How To Make Dialogue Come Alive
Flat Characters Speak Flat Dialogue
If you are struggling with writing dialogue, you may force yourself instead of allowing the characters to speak. Many new writers freeze when the story calls for dialogue, thinking they need to “write dialogue.”
Somehow, dialogue lives in a separate category that feels outside writing the story. Jim said. Ellie said. And your reader is bored. How do you get your dialogue to feel real? To speak to your reader?
Think of Dialogue as Action
When you write an action scene, you know your character’s emotions and goals. And, the character takes action based on those emotions and goals. For instance, in a fight scene, a character may feel fear and a strong desire to win to fight to save her life. She’ll use anything at hand and her wits in the combat. And the opponent, has similar motivations: hatred of the character and a desire to eliminate the character.
Use the same technique to motivate your character’s dialogue. When you consider your character’s emotional state and goals, you’ll find it easier to write dialogue that corresponds with your character’s personality, emotions, and goals.
Dialogue may not feel as dramatic as a fight scene, but what character’s say have the power to move the story forward, create immediate conflict, and stir the reader’s curiosity to find out what happens next.
Steps to Make Your Dialogue Sound Real
Each section of dialogue belongs to a certain scene. You know the characters in the scene. You know who speaks and who listens. You know if the dialogue is intimate or public. And, just as you know a character’s goal for the story, you need to know the character’s goal for that particular scene.
Choosing the Right Dialogue – The Words and Phrases
Knowing your character’s emotions and goals as you begin the scene, anchors you in the moment of the scene. Understanding each character, helps you create the words and phrases that character will say in the scene moment.
Agenda
At the beginning of the scene, each character has something they want right now. The agenda, what they want, is what moves the scene. Each character enters the scene with a different agenda. They may or may not want to reveal their agenda.

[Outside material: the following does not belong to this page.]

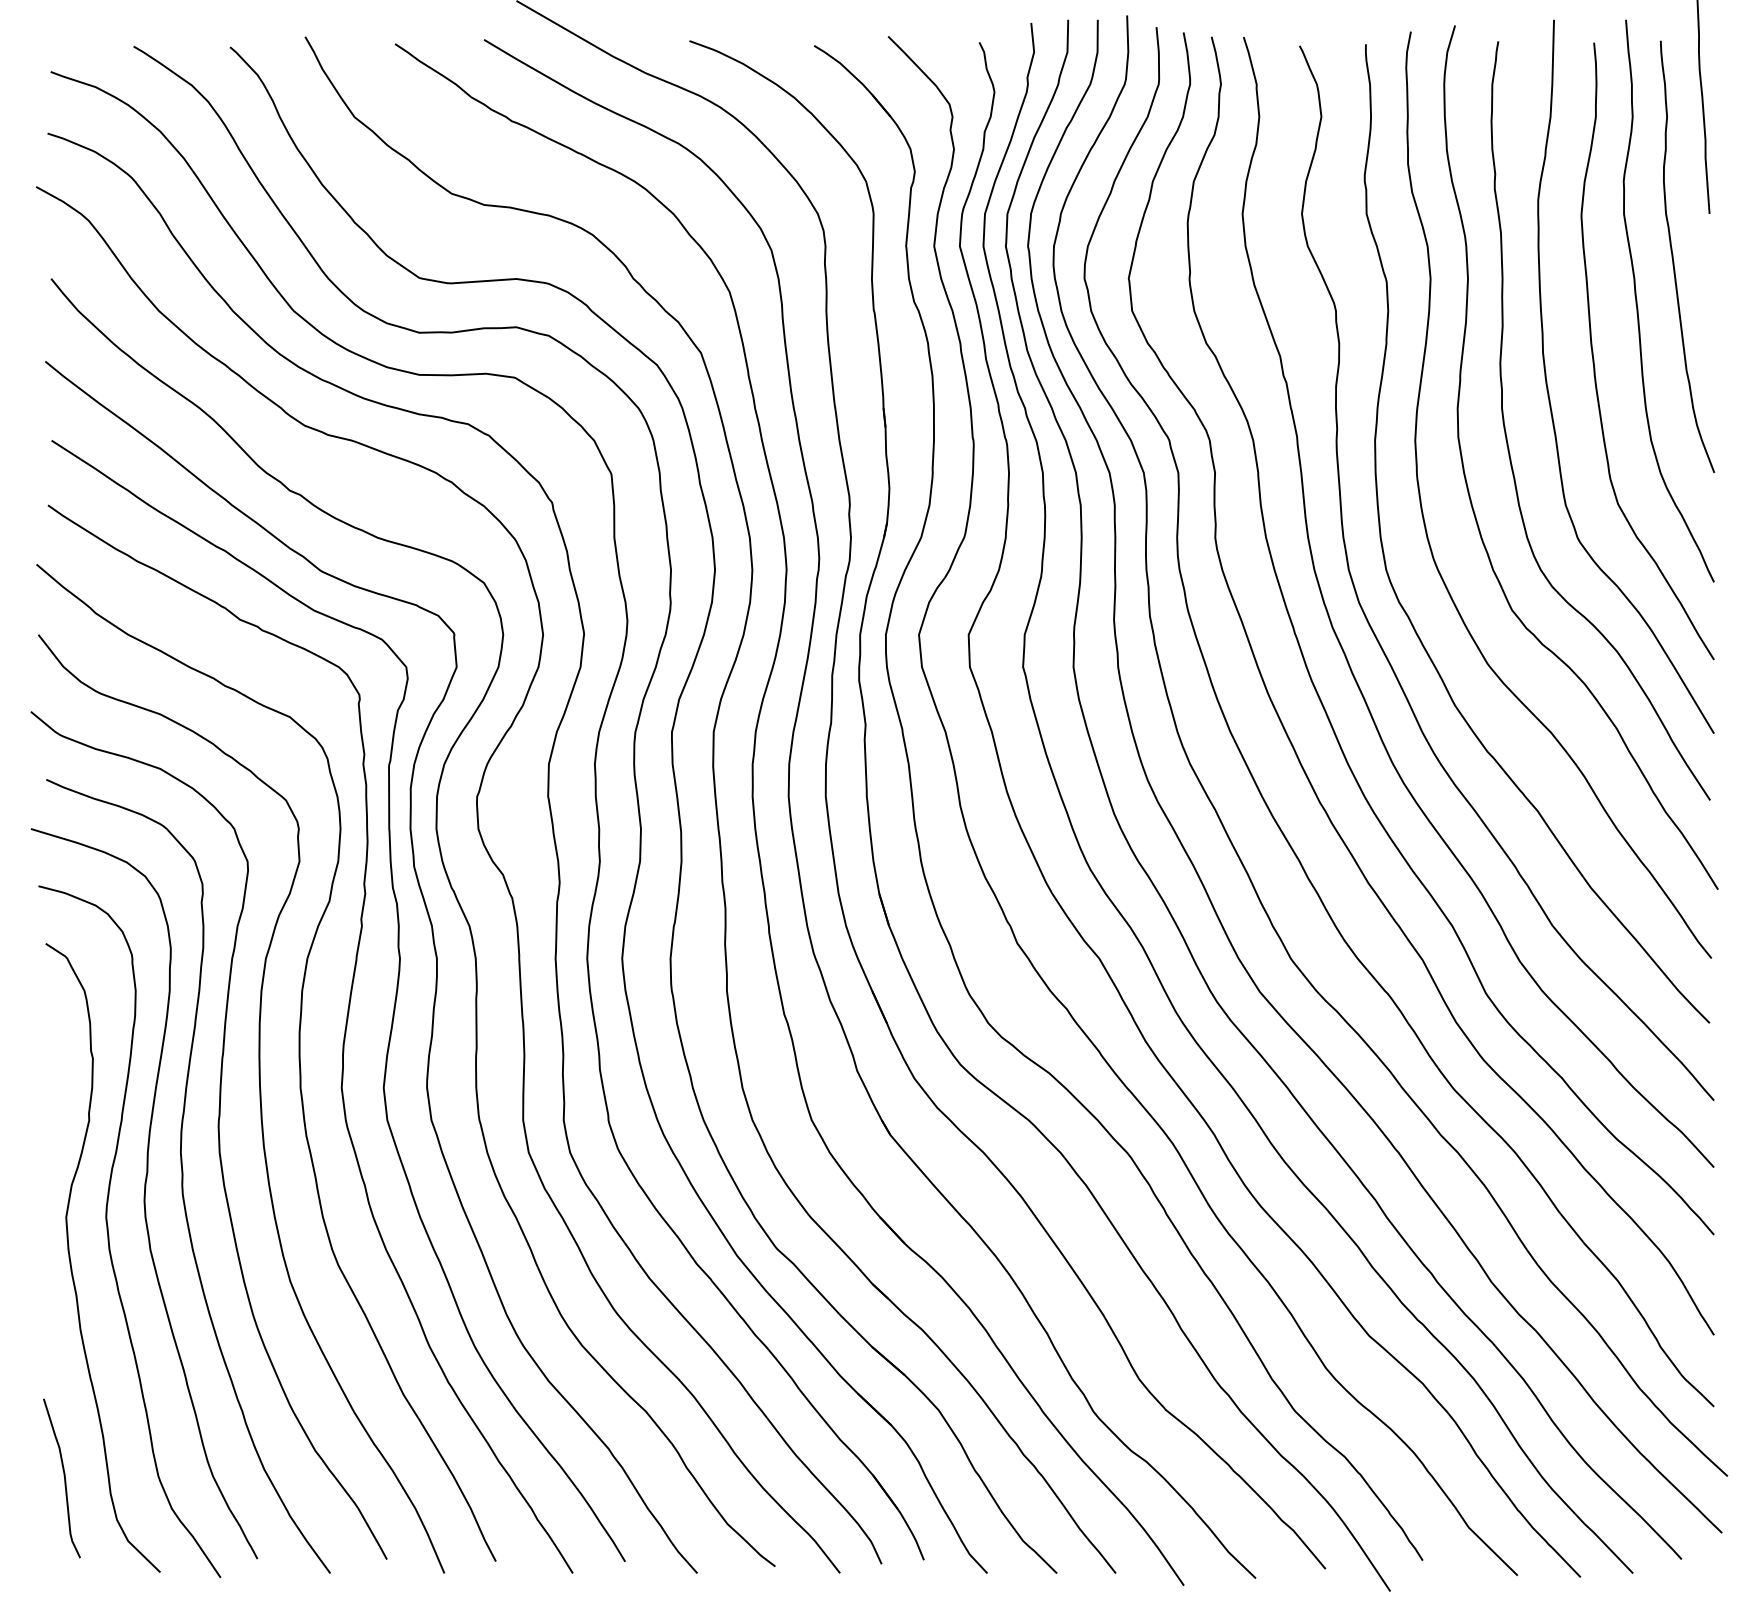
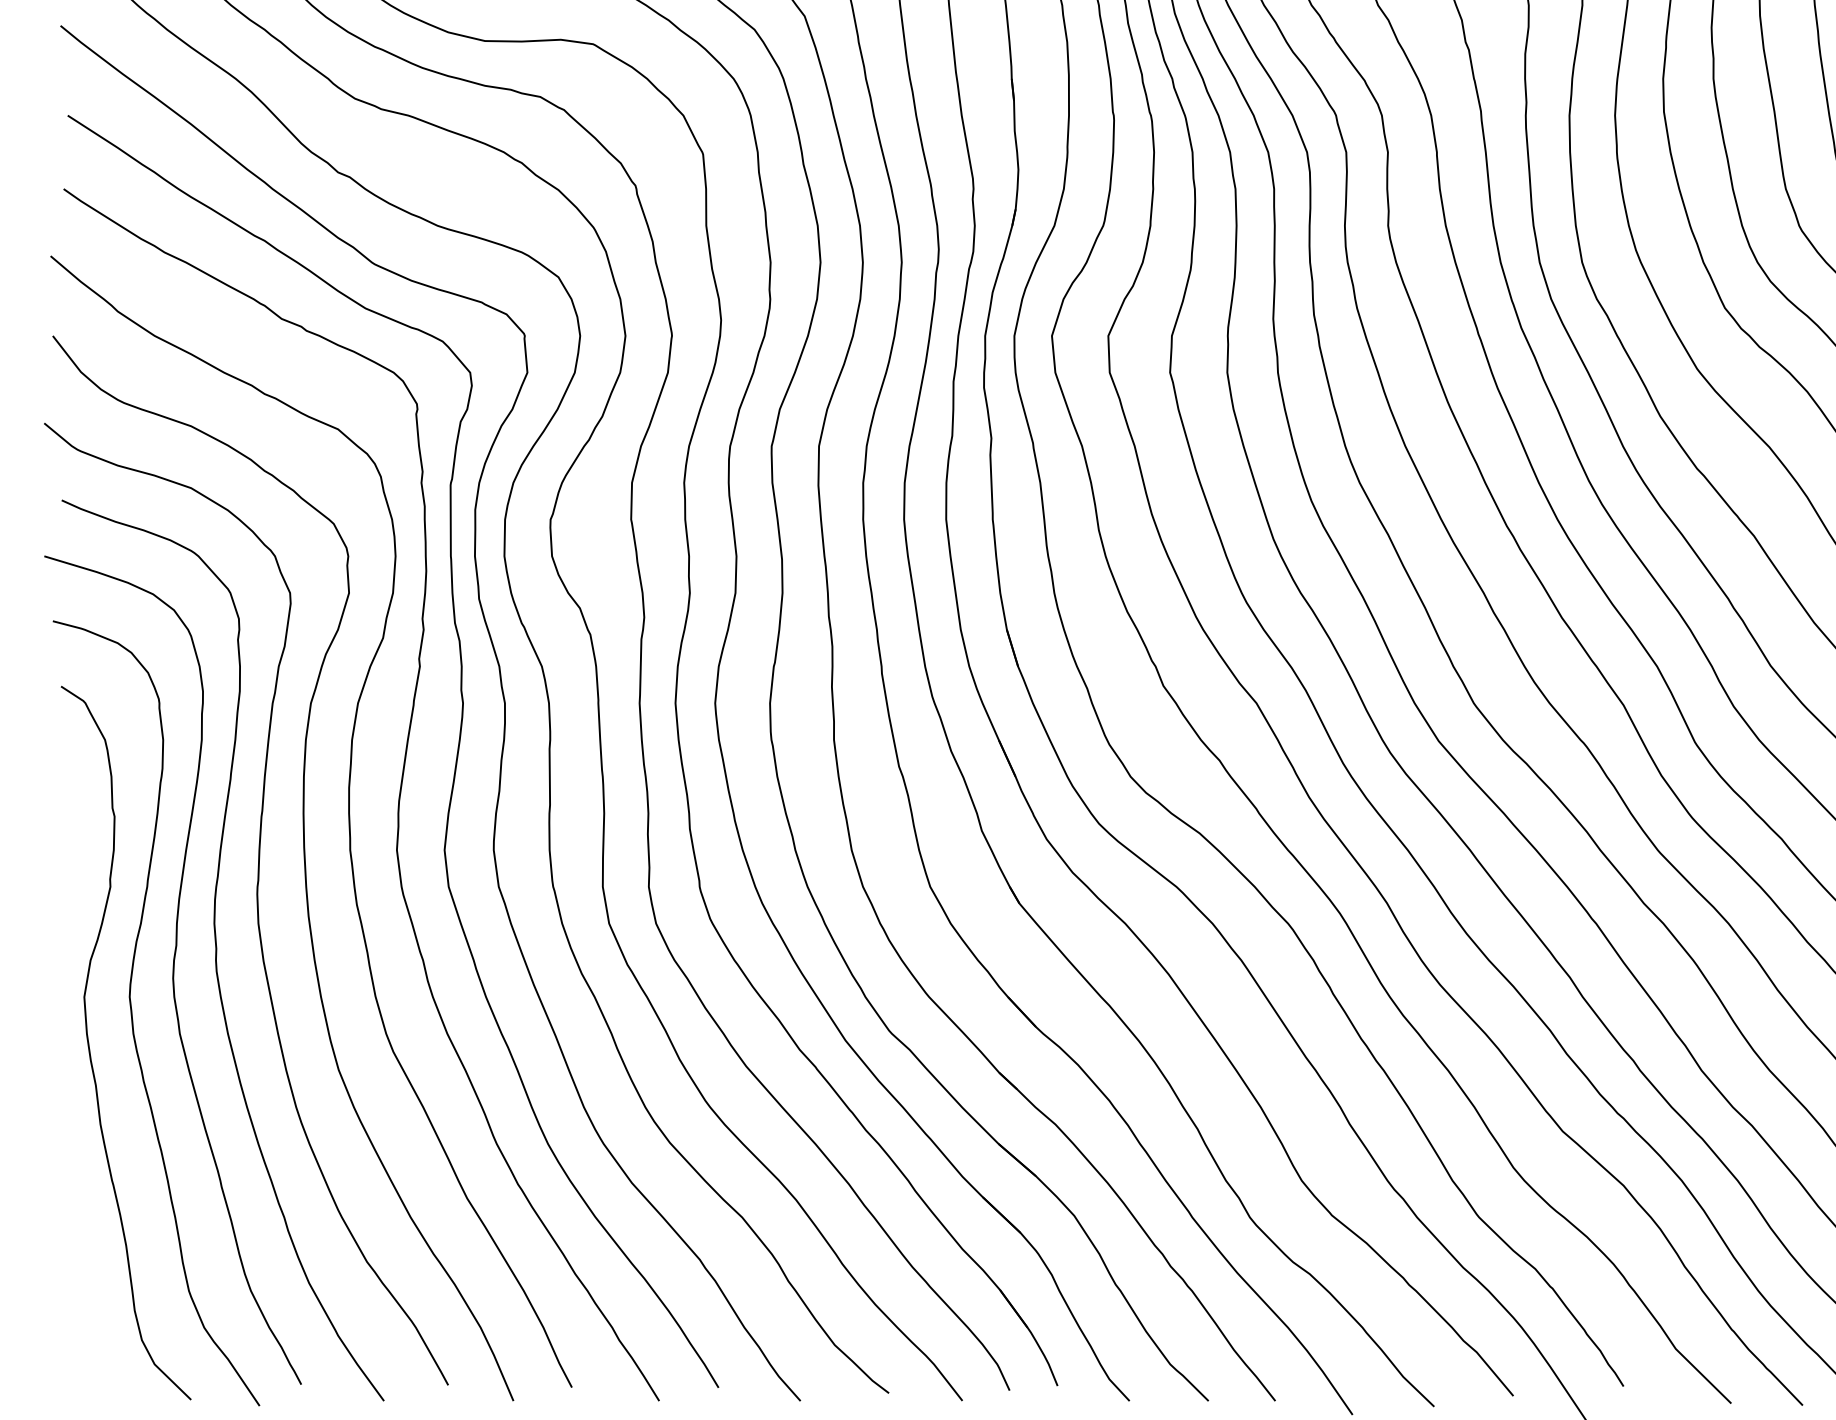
curve: (63, 1476) -> (81, 1291), removed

In a mystery, the sleuth may want to get information about the victim from a suspect. The suspect wants to hide how much they despised the victim.
The Why
The why behind the character’s action/dialogue in the scene is the way they want to achieve their agenda. Think of it as because.
Because the detective wants to solve the crime and believes the suspect can give him clues, he asks questions. (action/dialogue)

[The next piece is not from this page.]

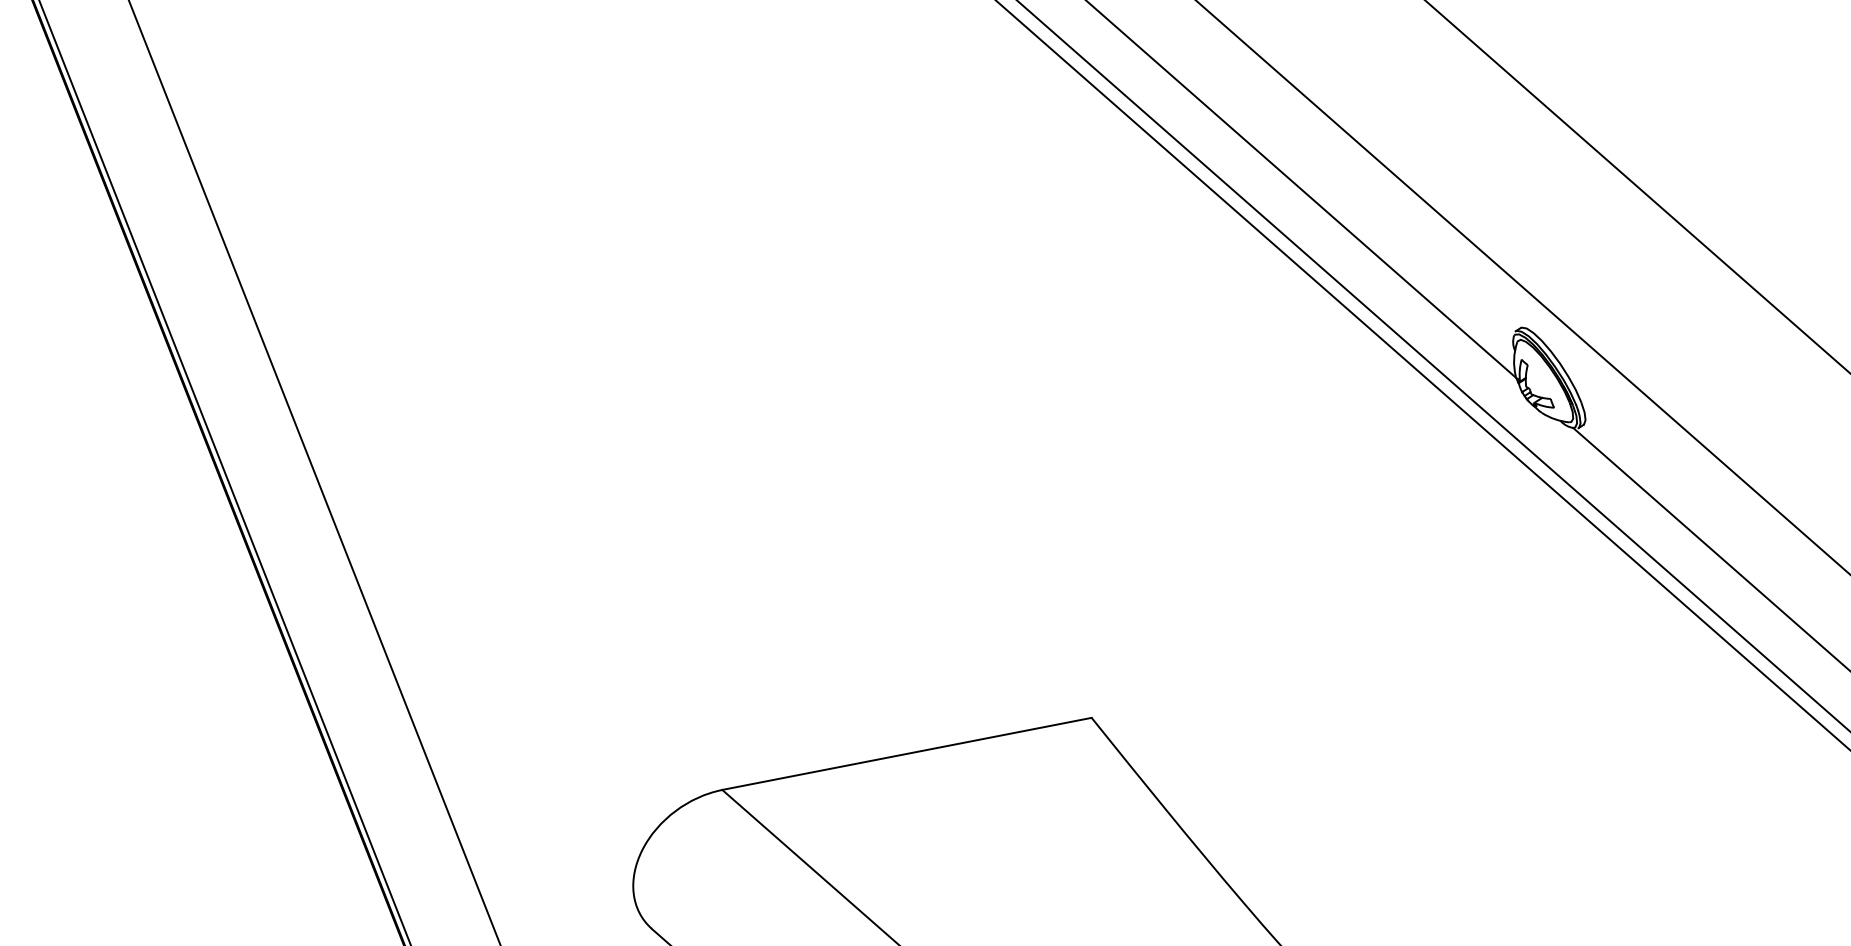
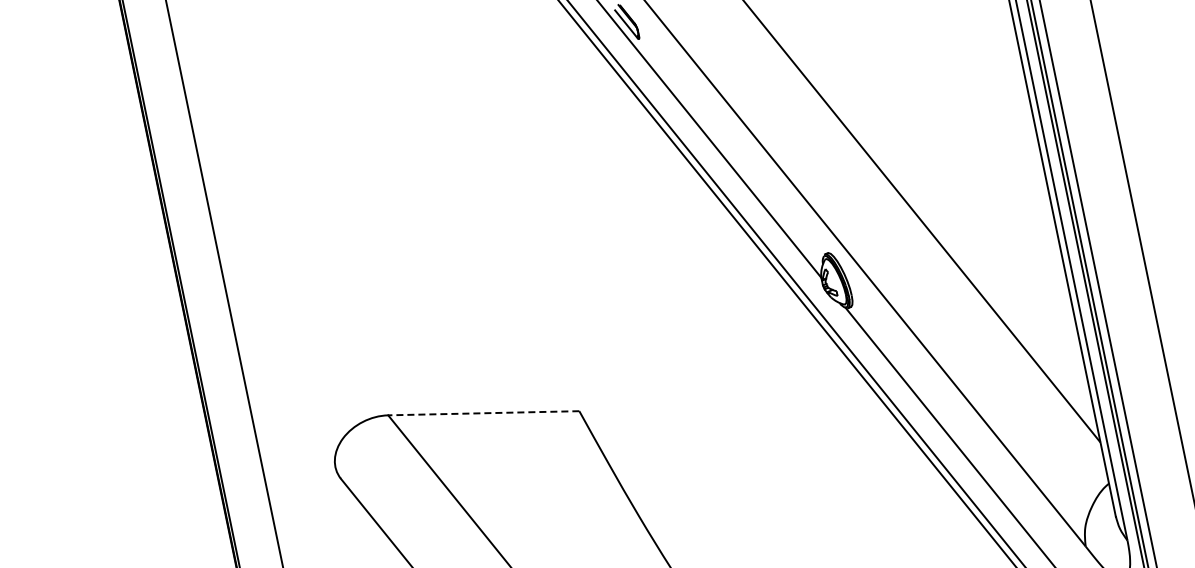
line: (906, 754) -> (483, 413), solid -> dashed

Because the suspect wants to hide her hatred, her answers relate to the victim’s professional life, not her previous affair with the victim who manipulated her. So, in order to hide her hatred, she omits that history from her answers.
Current Emotional State
Whatever a character’s agenda, their emotional state in the scene will color what they say. Consider the various emotions each character brings to the scene right now. You aren’t limited to one.
The detective feels harried, pressured to solve the case, and defeated because nothing, so far, has pointed to the villain.
The suspect feels apprehensive that the detective will probe, afraid that her cover-up will be penetrated, and confident in her acting skills.
If you are already thinking of the questions and answers these two will have, that’s exactly how you approach dialogue that comes from a character’s goals and feelings.
What Do They Feel Right Now?
Now probe deeper to find the emotional state of the character as they speak. You’ll want to stay with the emotional state because it can change as the dialogue continues.
The detective may feel aggressive, resolved, or discouraged.
The suspect may feel intimidated, confident, and sly.
Keep working with the feelings. They will change as the dialogue continues with each character aiming for their goal and being frustrated by the other’s ability to frustrate the goal.
How Will They Try to Get What They Want?
With the agenda in mind and current feelings, each character tries to reach their goal. But, as the other character keeps them from reaching the goal, each character will try to turn the scene so he gets what he wants.
The detective may shift from flattering to direct questions or vice versa. The suspect may shift from flirtatious to factual statements or the other way around.
You, as the writer, can play with how each character responds to the dialogue of the other character.
What Will Force Them to Change?
Now we get to the crux of the scene, and all through dialogue. Each character must change either their emotions or their agenda, to change how they talk to the other character. You’ve been building up to the major conflict of the scene and now something has to give.
One or both of the characters will change their behavior (action) in order to resolve the conflict. The suspect may clam up or decide to reveal her past history. The sleuth may press for answers or leave without getting the answers he wants.
It’s up to you, but to create conflict and move the story forward your characters must make a change.
What Do They Feel At The End of the Dialogue?
By the end of the scene, the characters will have different feelings than those at the beginning because the conflict turned things around.
Will your detective feel triumphant and ready to move forward, or will he feel more pressure and disappointment? Will the suspect sigh with relief because her tactic worked or throw a tantrum because the detective pierced her secret.
Good Dialogue Stems from Character Motivation and Feelings
Know your character. Their goals and feelings. Get them to take the action of speaking to work toward their goal. When you approach dialogue as action based on a character’s current emotional state and goal, you’ll find dialogue flows.
And, because each character has different and sometimes opposing goals and feelings, the words they speak will feel true to character. You’ll avoid flat dialogue, enrich each scene, and keep your reader wondering what will come next.